Ms. Basta erklärte auch Problem der Saisonalität, was ihrer Meinung nach ein weiterer Grund für die Zunahme von Selbstmordversuchen unter Teenagern ist. Ihr zufolge „gibt es im Frühjahr einen Ausbruch emotionaler Störungen und Selbstmorde bei Erwachsenen. Wir haben das hier auf Kreta in Studien gezeigt, die in den letzten Jahren veröffentlicht wurden, aber es wurde auch auf der ganzen Welt beobachtet: Menschen, die an emotionalen Störungen wie Depressionen und bipolaren Störungen leiden, haben einen „Frühlingsaufbruch“. Beim Suizid ist es ähnlich. Ihre größte Anzahl wird von Mai bis Juni und das zweite Mal – im September – registriert. Das heißt, während der Jahreszeiten. Wir haben die relevanten Daten in unserer Studie gezeigt und präsentiert. Dieses Phänomen schien sich im ersten Jahr der Pandemie, im Jahr 2020, zu ändern, bevor es 2021 zur „Normalität“ zurückkehrte. Die Zahl der Selbstmorde scheint zugenommen zu haben.“

Georgios Psistakis, Präsident und Gründer des Vereins Συλλόγου Φίλων Ψυχιατρικής ΠΑΓΝΗ „Υδρία“, sagte, dass familiäre Probleme der Hauptgrund für die Zunahme von Suizidversuchen unter Jugendlichen seien, was zu einem starken Anstieg der Zahl der Krankenhauseinweisungen im PAGNI geführt habe kinderpsychiatrische Klinik. „Erwachsene sind verrückt geworden, und Kinder zahlen dafür. Eltern streiten, weil es Probleme gibt, und die Kinder zahlen dafür“, betont Psistakis.

Zu den Gründen für die Zunahme von Suizidversuchen nennt der Experte: „Jetzt ist eine härtere Zeit als vor der Pandemie.
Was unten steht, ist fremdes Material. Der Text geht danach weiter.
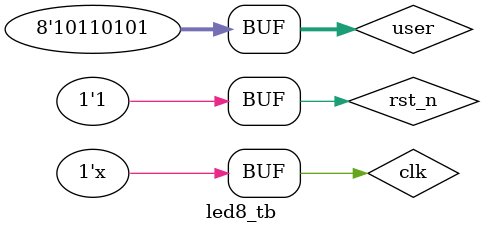
<source format=v>
`timescale 1ns / 1ps
module led8_tb;

	// Inputs
	reg clk;
	reg rst_n;
	reg [7:0] user;

	// Outputs
	wire  led;

	// Instantiate the Unit Under Test (UUT)
	led8 uut (
		.clk(clk), 
		.rst_n(rst_n), 
		.user(user), 
		.led(led)
	);
always #10 clk = ~clk;
	initial begin
		// Initialize Inputs
		clk = 0;
		rst_n = 0;
		user = 0;

		// Wait 100 ns for global reset to finish
		#100;
      rst_n = 1; 
		
		user = 8'b1011_0101;
		// Add stimulus here

	end
 
endmodule

</source>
Nach zwei Jahren COVID und nach einer Situation, die die gesamte Gesellschaft in eine schwierige Situation gebracht hat, mit der niemand leicht fertig wird, kommt ein Krieg, der die Situation noch schlimmer macht.“

Fehlende psychologische Hilfe

„Was wir auch sagen, es ergibt keinen Sinn. Wir alle leben in der realen Welt. Viele Menschen gehen sehr hart durch Krisen. Tatsächlich ist es nicht das Beste, wenn Kinder sehen, wie ihre Eltern „beißen“. Sie erkennen, dass dem Haus die Dinge fehlen, die sie zum Überleben brauchen. Es ist nicht das Beste für einen 14-jährigen Jungen, seine Eltern ständig darüber streiten zu sehen und eine angespannte Atmosphäre in der Familie zu schaffen“, sagt Psistakis und verweist auf die mangelnde psychologische Betreuung der Kinder und schlägt Alarm , dass sich die Situation in Zukunft verschlechtern könnte.

„Die Situation wird durch die Tatsache erschwert, dass es oft keine Hilfe von außen gibt, von der Schule, der Gesellschaft, den Sozialarbeitern. Hinter uns Ärzten sollten Menschen stehen, die in dieser Situation helfen können“, sagt Georgios Psistakis. „Kinder können nirgendwo Hilfe bekommen, was soll man dazu noch sagen?“, schloss der Experte.